Como parte del tono más mesurado, el presidente no lanzó amenazas directas en materia comercial, pero insistió en una visión totalmente incorrecta y peligrosa del comercio internacional, según la cual lo que un país gana en el intercambio con otro, este (en su caso Estados Unidos) lo pierde de alguna forma. “Hemos exportado nuestros puestos de trabajo y nuestra riqueza a países foráneos”, manifestó al comienzo de su mensaje, desconociendo que, precisamente debido al comercio internacional, su país ha ganado millones de nuevos empleos, ha mejorado su competitividad y –nada despreciable para quienes no somos estadounidenses– ha contribuido a la generación de mayor desarrollo fuera de sus fronteras. Se trata de una ecuación “ganar-ganar”, no de suma cero, como insiste Trump.
Aunque se manifestó abierto a una reforma migratoria, su concepción al respecto está plagada de alarmantes inexactitudes y prejuicios. Su retórica, en esencia, equipara a los migrantes con los delincuentes y, de este modo, exacerba el clima de rechazo y exclusión que se ha enraizado en ciertos sectores de la población estadounidense. El colmo de esta visión distorsionada e, incluso, peligrosa, fue que, tras decir que “debemos brindar apoyo a las víctimas del crimen”, y sin ningún matiz o aclaración, anunció la creación de una oficina llamada, en traducción libre, “Victimas del Crimen Generado por la Migración”. La implicación resulta alarmante.
Trump anunció una inversión en infraestructura, con fondos públicos y privados, de un millón de millones de dólares, un incremento descomunal en los gastos militares y otras promesas que requerirán grandes apreciaciones presupuestarias. A la vez, anunció la reducción de impuestos a las empresas y a la “clase media” y criticó al gobierno de Obama por el nivel de endeudamiento del país. La gran pregunta es de dónde sacará los fondos para pagar tan enorme crecimiento del gasto. Fiel a su falta de detalles, el presidente ni siquiera sugirió una respuesta.

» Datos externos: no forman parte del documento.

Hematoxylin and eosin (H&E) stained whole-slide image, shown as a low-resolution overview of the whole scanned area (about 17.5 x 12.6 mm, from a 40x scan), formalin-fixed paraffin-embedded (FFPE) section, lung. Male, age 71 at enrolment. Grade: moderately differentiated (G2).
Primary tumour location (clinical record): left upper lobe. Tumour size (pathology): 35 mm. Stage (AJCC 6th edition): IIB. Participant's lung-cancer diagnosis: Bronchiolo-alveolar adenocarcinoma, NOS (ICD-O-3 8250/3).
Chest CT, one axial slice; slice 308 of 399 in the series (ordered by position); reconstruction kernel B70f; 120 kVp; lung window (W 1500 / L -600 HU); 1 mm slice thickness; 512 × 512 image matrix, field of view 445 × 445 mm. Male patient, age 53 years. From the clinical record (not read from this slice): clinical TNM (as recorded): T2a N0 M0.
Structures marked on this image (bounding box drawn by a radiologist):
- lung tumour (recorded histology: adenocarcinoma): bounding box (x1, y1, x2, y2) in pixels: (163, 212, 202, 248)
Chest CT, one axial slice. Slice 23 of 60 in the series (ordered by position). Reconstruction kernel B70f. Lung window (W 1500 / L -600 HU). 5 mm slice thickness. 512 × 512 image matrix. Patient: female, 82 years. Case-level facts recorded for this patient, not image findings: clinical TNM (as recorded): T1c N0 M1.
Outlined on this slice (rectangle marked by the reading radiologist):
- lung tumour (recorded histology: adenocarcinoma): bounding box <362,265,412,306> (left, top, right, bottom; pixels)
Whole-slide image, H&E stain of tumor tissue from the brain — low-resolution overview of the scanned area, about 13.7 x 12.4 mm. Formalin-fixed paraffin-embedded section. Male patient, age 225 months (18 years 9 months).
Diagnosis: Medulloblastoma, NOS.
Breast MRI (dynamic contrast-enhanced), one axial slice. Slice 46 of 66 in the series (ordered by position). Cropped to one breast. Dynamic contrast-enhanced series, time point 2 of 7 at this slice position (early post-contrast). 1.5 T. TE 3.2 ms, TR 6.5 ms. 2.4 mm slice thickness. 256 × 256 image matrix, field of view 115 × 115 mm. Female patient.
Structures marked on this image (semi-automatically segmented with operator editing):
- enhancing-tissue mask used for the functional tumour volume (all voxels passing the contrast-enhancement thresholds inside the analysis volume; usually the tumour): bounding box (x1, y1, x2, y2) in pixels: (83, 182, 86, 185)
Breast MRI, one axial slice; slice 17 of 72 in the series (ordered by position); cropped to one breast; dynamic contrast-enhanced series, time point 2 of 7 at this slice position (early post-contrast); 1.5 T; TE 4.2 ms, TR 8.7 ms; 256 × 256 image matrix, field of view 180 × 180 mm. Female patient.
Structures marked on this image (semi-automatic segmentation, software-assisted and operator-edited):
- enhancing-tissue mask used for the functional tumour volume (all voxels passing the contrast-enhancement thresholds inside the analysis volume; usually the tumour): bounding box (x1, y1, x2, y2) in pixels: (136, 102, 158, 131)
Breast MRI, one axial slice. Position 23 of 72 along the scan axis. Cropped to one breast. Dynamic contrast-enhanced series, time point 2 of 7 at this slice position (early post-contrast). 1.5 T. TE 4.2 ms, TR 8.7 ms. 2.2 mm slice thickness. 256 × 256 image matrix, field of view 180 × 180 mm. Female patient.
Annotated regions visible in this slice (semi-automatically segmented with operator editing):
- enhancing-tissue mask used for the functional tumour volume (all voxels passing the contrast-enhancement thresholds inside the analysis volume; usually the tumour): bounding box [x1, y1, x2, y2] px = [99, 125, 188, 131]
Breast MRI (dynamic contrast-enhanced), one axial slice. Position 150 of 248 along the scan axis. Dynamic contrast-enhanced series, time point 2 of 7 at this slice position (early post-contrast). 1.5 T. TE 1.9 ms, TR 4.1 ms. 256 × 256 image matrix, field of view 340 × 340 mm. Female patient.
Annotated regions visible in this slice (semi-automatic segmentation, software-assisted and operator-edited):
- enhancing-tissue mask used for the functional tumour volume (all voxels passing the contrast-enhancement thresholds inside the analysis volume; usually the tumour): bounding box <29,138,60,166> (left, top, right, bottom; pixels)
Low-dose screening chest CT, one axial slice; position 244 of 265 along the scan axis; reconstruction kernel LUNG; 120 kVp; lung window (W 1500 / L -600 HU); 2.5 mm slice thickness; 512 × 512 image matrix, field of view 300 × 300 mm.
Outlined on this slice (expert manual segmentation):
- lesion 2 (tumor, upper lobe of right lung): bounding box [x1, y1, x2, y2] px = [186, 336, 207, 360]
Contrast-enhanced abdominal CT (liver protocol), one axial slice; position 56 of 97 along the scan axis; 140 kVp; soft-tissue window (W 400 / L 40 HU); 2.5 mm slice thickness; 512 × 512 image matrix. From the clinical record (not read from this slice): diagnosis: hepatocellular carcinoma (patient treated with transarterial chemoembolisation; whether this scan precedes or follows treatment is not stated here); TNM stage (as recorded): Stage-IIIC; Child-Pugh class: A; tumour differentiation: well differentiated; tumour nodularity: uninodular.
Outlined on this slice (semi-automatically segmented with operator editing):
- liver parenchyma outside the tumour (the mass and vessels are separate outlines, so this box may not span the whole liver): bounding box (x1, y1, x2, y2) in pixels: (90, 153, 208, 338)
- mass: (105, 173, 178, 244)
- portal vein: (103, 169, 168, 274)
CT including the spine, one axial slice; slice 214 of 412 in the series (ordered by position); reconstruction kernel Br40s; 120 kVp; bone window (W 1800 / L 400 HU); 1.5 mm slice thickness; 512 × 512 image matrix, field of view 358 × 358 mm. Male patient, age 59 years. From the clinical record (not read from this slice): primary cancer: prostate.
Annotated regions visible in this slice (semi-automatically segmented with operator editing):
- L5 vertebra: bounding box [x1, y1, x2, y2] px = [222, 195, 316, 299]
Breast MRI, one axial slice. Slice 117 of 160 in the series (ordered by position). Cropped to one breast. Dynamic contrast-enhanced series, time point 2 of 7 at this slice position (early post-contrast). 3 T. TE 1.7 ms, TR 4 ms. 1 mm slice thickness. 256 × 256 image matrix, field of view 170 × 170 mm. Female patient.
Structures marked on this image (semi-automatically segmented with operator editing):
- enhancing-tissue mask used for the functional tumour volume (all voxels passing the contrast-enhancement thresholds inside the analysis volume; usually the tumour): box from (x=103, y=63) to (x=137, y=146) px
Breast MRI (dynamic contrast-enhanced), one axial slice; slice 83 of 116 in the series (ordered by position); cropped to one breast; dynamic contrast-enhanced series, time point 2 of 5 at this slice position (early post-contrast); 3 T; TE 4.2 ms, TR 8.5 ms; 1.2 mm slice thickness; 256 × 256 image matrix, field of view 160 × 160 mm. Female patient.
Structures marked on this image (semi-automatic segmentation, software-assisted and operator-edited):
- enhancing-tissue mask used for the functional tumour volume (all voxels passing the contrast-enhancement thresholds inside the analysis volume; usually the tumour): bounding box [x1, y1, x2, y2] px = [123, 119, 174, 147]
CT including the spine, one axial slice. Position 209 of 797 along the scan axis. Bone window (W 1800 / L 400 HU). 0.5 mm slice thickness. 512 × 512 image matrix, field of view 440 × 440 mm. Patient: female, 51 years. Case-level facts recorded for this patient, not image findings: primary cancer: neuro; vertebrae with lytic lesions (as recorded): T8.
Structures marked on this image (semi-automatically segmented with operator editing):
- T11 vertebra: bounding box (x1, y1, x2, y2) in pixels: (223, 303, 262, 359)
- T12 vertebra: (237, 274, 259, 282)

En síntesis, todo indica que la presunta moderación revelada por el discurso es mucho más retórica que sustantiva. La visión de la realidad del presidente no pareciera haber cambiado; su táctica para manifestarla, sí. En última instancia, serán los hechos los que marcarán el camino, pero por el momento la ruta sigue plagada de nubarrones negros.